通常は3.3uFでも差し支えないと思いますが、低音を伸ばすために〜22uFくらいの範囲で増やすのもよいでしょう。
フィルムコンデンサがお勧めですが、もし電解コンデンサを使用する場合は出力端子に近い側をマイナスにしてください。

TDA1543は1〜3個の間で任意の個数を装着して使用することができます。1個だけ装着する場合はSJ30をハンダで短絡して、IC31またはIC33の場所に装着してください。2〜3個の場合はどこに挿してもよく、SJ30はオープンとして使います。

コネクタおよび半固定抵抗

CN30 SERIAL IN
DAI基板で得たシリアルデータを入力します。RMCKは使用していません。

CN31 +12V IN
アナログ電源入力です。

CN32 AUDIO OUT
アナログ音声出力です。少し出力振幅レベルが低いので、アンプのボリウムを少し上げて使ってください。

R35 OFFSET ADJ
TDA1543アナログ出力に与えるバイアス電流量を調整します。

TP30 OFFSET
バイアス電圧を観測する端子です。

調整

まずTP30〜GND間に電圧計を接続し、電源を入れて無音状態にしてください。
次にR35を回し、電圧が4.3Vを指すように合わせて調整完了。
TDA1543の温度が上昇すると電圧も降下していきますが、電圧値は厳密でなくてもよいようには設計してあります。
できればTDA1543の頭に放熱板を貼り付けたほうがいいのかもしれませんが…
耳のいい方は、4.3Vに調整した後で歪み感の少ないところを探ったりしてみるとか。
(私はそこまで違いがわかりませんでしたが)

オフセット調整のしくみ

TDA1543の出力は基本的に、吸い込み方向へ0〜2.3mA(Ifs,IDAC)の振幅があるとされています。
また出力端子にはバイアスとして使える半固定の電流源が内蔵されており、それは出力端子をVDD方向に吊り上げるような形で接続されています。
ですので、その半固定電流源の値を適切に調整してやれば、吸い込み方向に偏ったオフセットを打ち消して±1.15mAの電流出力を得られるようにすることが可能なわけです。
しかもバイアス電流は最大5mA(Ibias)くらいまで増やすことができるので、出力端子につながっているのが抵抗1本という変則的な負荷であっても適切なバイアスを与えることができます。

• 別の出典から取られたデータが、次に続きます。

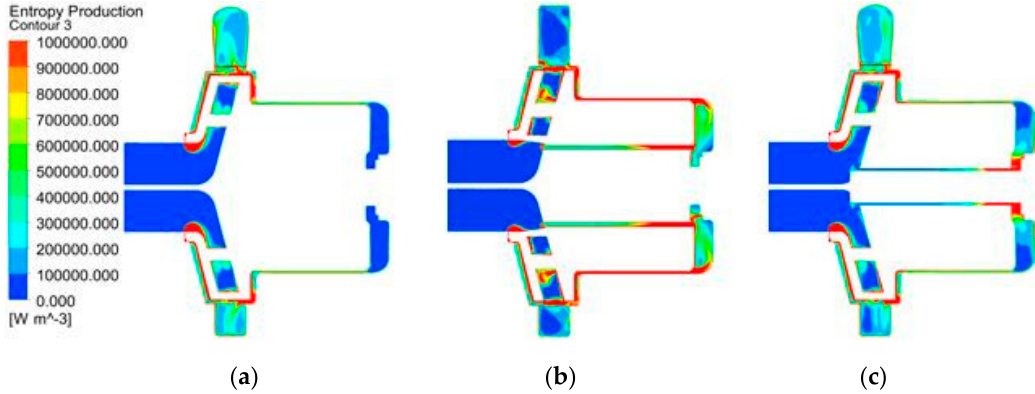
Figure 10. Comparison of the entropy production on the X – Z plane of the pump without balancing holes and the pumps with six Type A and B balancing holes of 4 mm diameter: ( a ) without balancing holes; ( b ) with Type A balancing holes; ( c ) with Type B balancing holes.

で、そのバイアス電流はVref端子に抵抗を1本接続することにより決定されます。
7番ピンの内部には2.2V(Vref)の電圧源が存在すると考えることができ、そこに抵抗を接続することによって電流(Iref)を引き出すと、その2倍(Abias)のバイアス電流(Ibias)が出力端子に加えられます。

抵抗1本でI-V変換をするとき、当然ながら出力電流の値によって出力端子の電圧は大きく振られます。TDA1543はそのような使い方をしても極端に歪 むことがない設計にはなっていますが、それでも電圧スイングは1.8V〜[VDD-1.2]Vの範囲(VOC-DC)に収めなくてはいけません。
電源電圧が8Vで無音のとき、出力端子の電圧が可変範囲の中心値である4.3Vになっていれば、理論的には好ましいわけです。
4.3Vにセットするのに必要なRbiasの値は計算で求められますが、VrefやAbiasは個体差が結構あるので、最終的には半固定抵抗で追い込めるようにしておくとよいでしょう。
また、温度が上がると電圧が下降していく傾向があるので、そのあたりも見込んで余裕を持たせる必要があります。

鳴らしてみる

太い音ではあるのですが、もんにょりです。
あと、ヴォーカルが出てきそうで出てこないので、なんかスピーカーの前で前のめりになる感じ。
TDA1543は結構人気のあるDACなので使いこなせば化けるのかもしれませんが、なんか道は遠そうです。